Exam 1 Study Guide: Ecosystems II - Cycling of Elements/Nutrients Flashcards
Describe the movement of water in the hydrological cycle.
Evaporation, transpiration, condensation, precipitation, infiltration, runoff, groundwater flow, and sublimation
Where is most of the water on Earth found? Recognize the small percentage of freshwater relative to other sources.
Oceans: 96.5% saltwater
Groundwater: 30.1% freshwater
Ice caps + glaciers: 68.7% freshwater
surface water: 0.3% freshwater
What drives the hydrological cycle?
Solar energy for evaporation and transpiration. Gravity for precipitation, runoff and groundwater flow.
What are Anthropogenic effects on the hydrological cycle?
Land use like deforestation and urbanization. Water management like dams and groundwater extraction. Climate change and pollution too.
Describe the movement of carbon in the carbon cycle.
Photosynthesis, respiration, consumption, decomposition, fossil fuel formation, and combustion.
Distinguish carbon sinks from sources. Give examples for each.
- Carbon Sinks: Absorb more carbon than they release. Examples: Forests, oceans, soils.
- Carbon Sources: Release more carbon than they absorb. Examples: Burning fossil fuels, deforestation, respiration.
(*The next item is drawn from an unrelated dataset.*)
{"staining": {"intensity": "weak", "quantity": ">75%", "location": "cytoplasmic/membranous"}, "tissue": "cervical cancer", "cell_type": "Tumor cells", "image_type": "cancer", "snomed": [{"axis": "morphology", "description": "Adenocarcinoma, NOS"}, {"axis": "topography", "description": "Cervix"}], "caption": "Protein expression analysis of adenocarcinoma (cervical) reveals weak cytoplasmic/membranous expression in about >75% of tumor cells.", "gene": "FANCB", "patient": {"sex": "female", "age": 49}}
What are two fundamental processes associated with the carbon cycle? How might increasing atmospheric carbon dioxide change the rate of these processes?
Photosynthesis and respiration. Increased CO2 could increase photosynthesis initially and increase respiration from increased temp.
Describe the movement of nitrogen in the nitrogen cycle.
Nitrogen fixation, nitrification, assimilation, consumption, ammonification, dentrification
Why is nitrogen important to life? Consider the building blocks for phenotypes
It’s a key component of proteins which are important for building tissues. And nucleic acids (DNA + RNA).
Distinguish between the different types of nitrogen. Focus on where different forms of nitrogen are found.
N2: atmospheric, makes up 78% of atmosphere, unusable by most organisms directly
Ammonia(NH3)/Ammonium(NH4+): found in soil, produced by nitrogen fixation, usable by plants
Nitrites(NO2-): found in soil, product of nitrification
Nitrates(NO3-): found in soil, product of nitrification, primary form of nitrogen taken by plants
Organic nitrogen: in living organisms and decaying matter
Define denitrification, assimilation, mineralization, and nitrification
Denitrification : some bacterial converts nitrates back to N2 releasing it to the atmosphere
Assimilation: plants take up nitrates/ammonium and incorporate nitrogen into organic materials.
Mineralization: organic matter is broken down by decomposers and convert it back into ammonium - available for plants to use.
Nitrification: ammonia/ammonium in converted to nitrites and then nitrates - usable by plants
Where are significant nitrogen pools?
Atmosphere - nitrogen gas
Soil - organic matter, ammonium, nitrates, nitrites
Oceans - dissolved N2
Living organism
Describe the movement of phosphorus in the phosphorus ‘cycle.
released through weathering, uptake in the soil, consumption, decomposition, sedimentation. No atmospheric part
Why is phosphorus important to life?
Key components of DNA, RNA, ATP, phospholipids
What are natural sources of phosphorus? Anthropogenic sources?
Natural: weathering of rocks and volcanic activity
Anthropogenic: fertilizers, sewage, industrial waste, agricultural runoff
What are significant phosphorus pools?
Rocks and sediments, soil, oceans, living organisms
Explain eutrophication and ‘dead zones.’
Eutrophication: excess nutrients enter water bodies causing algal blooms.
Dead Zones: when algae dies their decomposition consumes large amounts of oxygen which creates dead zones where aquatic life cannot live.
Compare and contrast nutrient cycling in terrestrial and aquatic ecosystems. What processes help nutrients move in ecosystems?
Similarities: Both rely on decomposition to recycle nutrients from organic matter back to usable forms. Both involve uptake by primary producers and transfer through food webs.
Differences: nutrient forms, terrestrial cycles involve more vertical movement, aquatic has horizontal. Terrestrial system are better at retaining nutrients. Terrestrial systems have plants with mostly roots, aquatic systems have diverse primary producers.